# Hi Think Digit heroes. Need guidance on HTPC- GAMING



## santhoshxtra (Nov 25, 2012)

Hi people!

This is my first post on thinkdigit.
Sorry that I am asking for assistance right in my first post.

I have a decent home theatre with Optoma HD66 projector, 100" DIY screen, Yamaha Rx473 receiver, Energy speakers, Velodyne sub and WDTV player.

It has been my long time wish that I have a good gaming setup which I can also use for enjoying HD movies (HTPC).

I want to experience gaming on big screen. I am quite inclined towards racing and FPS gaming. 
I do not have enough hardware power as of now. To get a perspective, the last games I could afford to play on my laptop configurations (HD3000) are Max Payne 2 or Far 

Cry 2 or NFS MW. Nothing more than that.

I did evaluate consoles but I am quite convinced that PC is the way to go. I now need to build a good PC which helps me to 

- play the latest FPS/ racing games released this year.
- play bluray movies (rips and disc)

I am very impressed with HD7850 so I am going to keep the GPU choice frozen. For now, I will be happy with 720p max for both games and movies.
But I want to ensure that my PC is capable of 3D gaming and movies for the future (may be I will upgrade my projector or get a 3D convertor).


Now for the standard questions:

1. What is the purpose of the computer?
-The PC should be capable of playing the latest FPS/ racing game that was released for PS3.

2. What is your overall budget? 
-My *budget is Rs. 40k*. + 10% is ok. -10% will be great.

3. Planning to overclock?
-No idea about overclocking. But if it can enhance the experience, why not?

4. Which Operating System are you planning to use?
-Windows 8

5. How much hard drive space is needed?
-1 TB hard disk is just fine.

6. Do you want to buy a monitor? If yes, please mention which screen size and resolution do you want.
-Monitor is not very important since I will use the projector. But for music and browsing, I need a small monitor. May be 18". Not included in my budget.

8. When are you planning to buy the system?
-I will build the system over 2 months time. 50% now and rest after my next salary. I hope you get it.

9. Have you ever built a desktop before or will this be done by an assembler?
-With google + thinkdigit + engineering degree in hand, I am confident of building the PC on my own.

10. Where do you live? Are you buying locally? Are you open to buying stuff from online shops if you don't get locally?
-I live in Navi Mumbai. I can make a trip to Lamington road. I wish to buy some items from Amazon also, since with free shipping avaialble now, I can save some money

11. Anything else which you would like to say?
-I certainly need a BD player on the PC which I will add later (not included in the budget). The rig will be used 40% MOVIES, 40% GAMING, 20% MUSIC.
Movies = 80% ripped & 20% disc. I hope the media player I have can be sold once this is built. 
Obviously HD AUDIO must from both games and movies!!!


Hope to get some valuable suggestions from the gurus out here.

WORK TO DO:
A: In the HTPC gaming post, what budget does the poster give for the build?
B: Write the next few sentences of the HTPC gaming post, continuing after its final line.

Layout dataset entries:
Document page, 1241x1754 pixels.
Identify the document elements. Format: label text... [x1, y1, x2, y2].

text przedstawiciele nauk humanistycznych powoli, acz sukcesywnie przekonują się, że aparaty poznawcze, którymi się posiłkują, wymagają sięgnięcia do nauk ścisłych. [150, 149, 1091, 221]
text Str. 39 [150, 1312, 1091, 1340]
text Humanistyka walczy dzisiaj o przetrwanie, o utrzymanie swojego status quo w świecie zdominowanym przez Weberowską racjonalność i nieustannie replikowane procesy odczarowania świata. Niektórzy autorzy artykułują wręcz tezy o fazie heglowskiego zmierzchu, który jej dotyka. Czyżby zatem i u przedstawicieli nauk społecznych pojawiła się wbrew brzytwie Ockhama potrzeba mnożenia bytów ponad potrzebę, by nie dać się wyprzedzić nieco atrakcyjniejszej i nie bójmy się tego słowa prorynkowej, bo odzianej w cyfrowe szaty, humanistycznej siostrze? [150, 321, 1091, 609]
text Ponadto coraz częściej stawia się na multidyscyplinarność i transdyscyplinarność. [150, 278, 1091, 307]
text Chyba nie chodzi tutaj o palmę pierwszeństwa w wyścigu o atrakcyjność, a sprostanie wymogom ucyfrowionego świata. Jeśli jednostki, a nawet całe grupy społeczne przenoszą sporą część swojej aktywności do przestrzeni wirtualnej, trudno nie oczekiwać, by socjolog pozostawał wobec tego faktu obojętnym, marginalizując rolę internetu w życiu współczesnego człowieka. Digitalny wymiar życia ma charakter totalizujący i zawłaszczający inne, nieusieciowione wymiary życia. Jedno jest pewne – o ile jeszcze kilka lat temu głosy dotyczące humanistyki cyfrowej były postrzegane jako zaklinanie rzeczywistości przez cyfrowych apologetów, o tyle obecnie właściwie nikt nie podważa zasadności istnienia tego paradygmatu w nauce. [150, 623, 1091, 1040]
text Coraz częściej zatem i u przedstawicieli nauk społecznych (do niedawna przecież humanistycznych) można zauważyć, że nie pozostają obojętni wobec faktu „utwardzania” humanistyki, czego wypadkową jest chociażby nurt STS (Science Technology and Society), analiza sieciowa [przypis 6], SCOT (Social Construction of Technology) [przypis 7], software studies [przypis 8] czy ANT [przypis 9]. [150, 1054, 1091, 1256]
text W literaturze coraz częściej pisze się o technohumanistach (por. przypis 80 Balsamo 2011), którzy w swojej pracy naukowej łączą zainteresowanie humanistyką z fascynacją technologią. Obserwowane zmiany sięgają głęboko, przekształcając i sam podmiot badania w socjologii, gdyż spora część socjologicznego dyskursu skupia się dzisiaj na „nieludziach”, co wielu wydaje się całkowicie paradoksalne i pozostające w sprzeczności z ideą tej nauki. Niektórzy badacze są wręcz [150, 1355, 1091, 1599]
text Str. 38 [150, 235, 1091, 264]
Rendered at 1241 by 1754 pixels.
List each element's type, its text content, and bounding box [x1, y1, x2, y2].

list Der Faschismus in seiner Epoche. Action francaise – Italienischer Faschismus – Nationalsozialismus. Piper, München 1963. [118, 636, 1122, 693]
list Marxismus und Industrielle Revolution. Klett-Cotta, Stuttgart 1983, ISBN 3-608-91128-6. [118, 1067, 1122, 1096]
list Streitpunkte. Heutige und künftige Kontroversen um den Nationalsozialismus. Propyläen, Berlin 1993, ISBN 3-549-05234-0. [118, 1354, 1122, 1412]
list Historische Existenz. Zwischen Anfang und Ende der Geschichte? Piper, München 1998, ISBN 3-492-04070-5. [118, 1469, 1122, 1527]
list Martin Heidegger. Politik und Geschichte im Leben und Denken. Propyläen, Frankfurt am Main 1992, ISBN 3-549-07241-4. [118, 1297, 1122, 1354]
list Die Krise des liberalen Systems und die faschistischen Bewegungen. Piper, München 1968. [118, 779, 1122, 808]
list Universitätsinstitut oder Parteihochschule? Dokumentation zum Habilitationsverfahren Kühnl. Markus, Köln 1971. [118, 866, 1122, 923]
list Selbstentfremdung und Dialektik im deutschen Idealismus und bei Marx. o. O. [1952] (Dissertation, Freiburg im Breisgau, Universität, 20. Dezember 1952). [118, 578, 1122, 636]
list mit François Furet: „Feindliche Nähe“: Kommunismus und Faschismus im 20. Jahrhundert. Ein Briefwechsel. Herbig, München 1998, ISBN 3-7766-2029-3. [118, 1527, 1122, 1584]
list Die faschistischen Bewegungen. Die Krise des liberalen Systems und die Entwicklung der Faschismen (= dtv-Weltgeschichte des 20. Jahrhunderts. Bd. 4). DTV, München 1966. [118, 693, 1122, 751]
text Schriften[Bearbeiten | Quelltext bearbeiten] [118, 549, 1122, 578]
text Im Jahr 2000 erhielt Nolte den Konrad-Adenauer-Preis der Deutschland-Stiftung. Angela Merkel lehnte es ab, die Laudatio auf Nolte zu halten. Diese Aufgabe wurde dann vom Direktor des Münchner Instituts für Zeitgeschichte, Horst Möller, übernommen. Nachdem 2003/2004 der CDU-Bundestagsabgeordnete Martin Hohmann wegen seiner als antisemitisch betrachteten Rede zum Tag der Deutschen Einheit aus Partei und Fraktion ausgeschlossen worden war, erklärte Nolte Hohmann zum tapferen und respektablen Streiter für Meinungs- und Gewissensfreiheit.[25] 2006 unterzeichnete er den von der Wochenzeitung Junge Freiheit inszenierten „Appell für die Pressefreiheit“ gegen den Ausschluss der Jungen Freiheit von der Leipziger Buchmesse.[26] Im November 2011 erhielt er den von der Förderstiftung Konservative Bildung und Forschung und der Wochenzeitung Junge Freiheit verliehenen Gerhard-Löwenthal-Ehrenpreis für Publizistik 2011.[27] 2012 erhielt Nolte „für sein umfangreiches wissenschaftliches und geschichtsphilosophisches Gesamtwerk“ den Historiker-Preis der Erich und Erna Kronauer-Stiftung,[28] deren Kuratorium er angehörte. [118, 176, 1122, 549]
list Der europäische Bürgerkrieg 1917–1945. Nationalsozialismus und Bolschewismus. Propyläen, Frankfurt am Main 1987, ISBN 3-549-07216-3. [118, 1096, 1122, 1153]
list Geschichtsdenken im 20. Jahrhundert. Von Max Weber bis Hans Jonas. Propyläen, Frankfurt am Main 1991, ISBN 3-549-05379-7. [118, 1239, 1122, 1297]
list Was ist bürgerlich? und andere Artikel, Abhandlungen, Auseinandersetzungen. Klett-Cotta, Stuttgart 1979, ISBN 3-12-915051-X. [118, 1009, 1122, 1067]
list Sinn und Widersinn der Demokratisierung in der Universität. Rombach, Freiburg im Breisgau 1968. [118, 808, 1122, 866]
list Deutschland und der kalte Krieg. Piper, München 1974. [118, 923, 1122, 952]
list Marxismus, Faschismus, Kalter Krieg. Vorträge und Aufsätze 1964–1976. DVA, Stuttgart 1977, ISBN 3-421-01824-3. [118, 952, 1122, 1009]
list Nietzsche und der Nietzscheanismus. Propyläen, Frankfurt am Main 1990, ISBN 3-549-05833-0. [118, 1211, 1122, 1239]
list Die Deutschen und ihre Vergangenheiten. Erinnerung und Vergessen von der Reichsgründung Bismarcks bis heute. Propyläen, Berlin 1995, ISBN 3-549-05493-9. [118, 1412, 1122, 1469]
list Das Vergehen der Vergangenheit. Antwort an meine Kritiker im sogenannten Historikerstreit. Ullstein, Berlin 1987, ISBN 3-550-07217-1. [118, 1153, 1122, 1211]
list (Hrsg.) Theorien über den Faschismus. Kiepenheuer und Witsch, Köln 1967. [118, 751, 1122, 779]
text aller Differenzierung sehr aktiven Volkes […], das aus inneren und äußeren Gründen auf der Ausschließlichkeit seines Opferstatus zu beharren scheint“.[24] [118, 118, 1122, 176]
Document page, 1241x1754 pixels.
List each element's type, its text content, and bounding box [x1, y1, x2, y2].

THE ANSWERS:
A: Rs. 40k, with 10% over being acceptable and 10% under being preferred.

B:
----------



## santhoshxtra (Nov 27, 2012)

OK 2 days 115 views.

While I wait for response from the experts, I would like to add few more things.
-Overclocking- I will stay away from it since there seems to be an additional cost attached to it in form of fan (risk too).
-Can I manage to install OS/ drivers without having DVD drive? I mean I can use my laptop to copy the disc contents on USB drive and use it for installing the new PC?
-Can I use the projector right in the beginning of installation- since I have no plans for monitor right now.
-I am also very impressed with SSD, so I would like to have one, may be 60GB
Budget is revised to 45k +/ 5%
- Other than these and apart from keyboard/ mouse and fans, what other costs are likely to be incurred

Waiting for guidance


----------



## Skud (Nov 27, 2012)

The budget us including the 7850 or excluding it?


----------



## The Incinerator (Nov 27, 2012)

Intel Core i5 3450- Rs 11300
Gigabyte GA-H77-DS3H - Rs 7400  
Corsair Vengeance 4 GB (CMZ4GX3M1A1600C9) - Rs 1450 
GPU - Gigabyte HD 7850 - Rs 13,700
HDD - Seagate 1TB - Rs 4400
SMPS - CORSAIR CX430V2 - Rs 2450
Cabinet - NZXT Gamma/Beta Evo/Source210 - Rs 2500

Rs 43,200

To bring down the price further you can alter a bit by getting i3 3220 + Gigabyte GA-B75 motherboard.


----------



## Skud (Nov 27, 2012)

Better to stick with some HTPC cabinet, if used in the living room. Normal desktop cabbies will look ugly.


----------



## santhoshxtra (Nov 28, 2012)

Thanks for the response 



Skud said:


> The budget us including the 7850 or excluding it?


Including the GPU



The Incinerator said:


> Intel Core i5 3450- Rs 11300
> Gigabyte GA-H77-DS3H - Rs 7400
> Corsair Vengeance 4 GB (CMZ4GX3M1A1600C9) - Rs 1450
> GPU - Gigabyte HD 7850 - Rs 13,700
> ...



Thanks for your time.  

I need fast bootup since I use PC as a source for Music.
So I think I will go for an SSD and  stick to GA-B75M mother board.

Do you think 4 GB RAM is sufficient? 



Skud said:


> Better to stick with some HTPC cabinet, if used in the living room. Normal desktop cabbies will look ugly.



I have a dedicated room for home theatre. Look are not very important but it shouldn't look ugly either. I guess HTPC cabinets are quite expensive.  


And also please suggest  regarding my other queries. 
Can I copy hardware drivers and OS installation from DVD onto USB drive and configure the PC?
Because I wish to avoid DVD drive no matter how cheap it is. I will go for BD drive after some time.

And can I setup the PC with projector display right after it is built?


----------



## whitestar_999 (Nov 28, 2012)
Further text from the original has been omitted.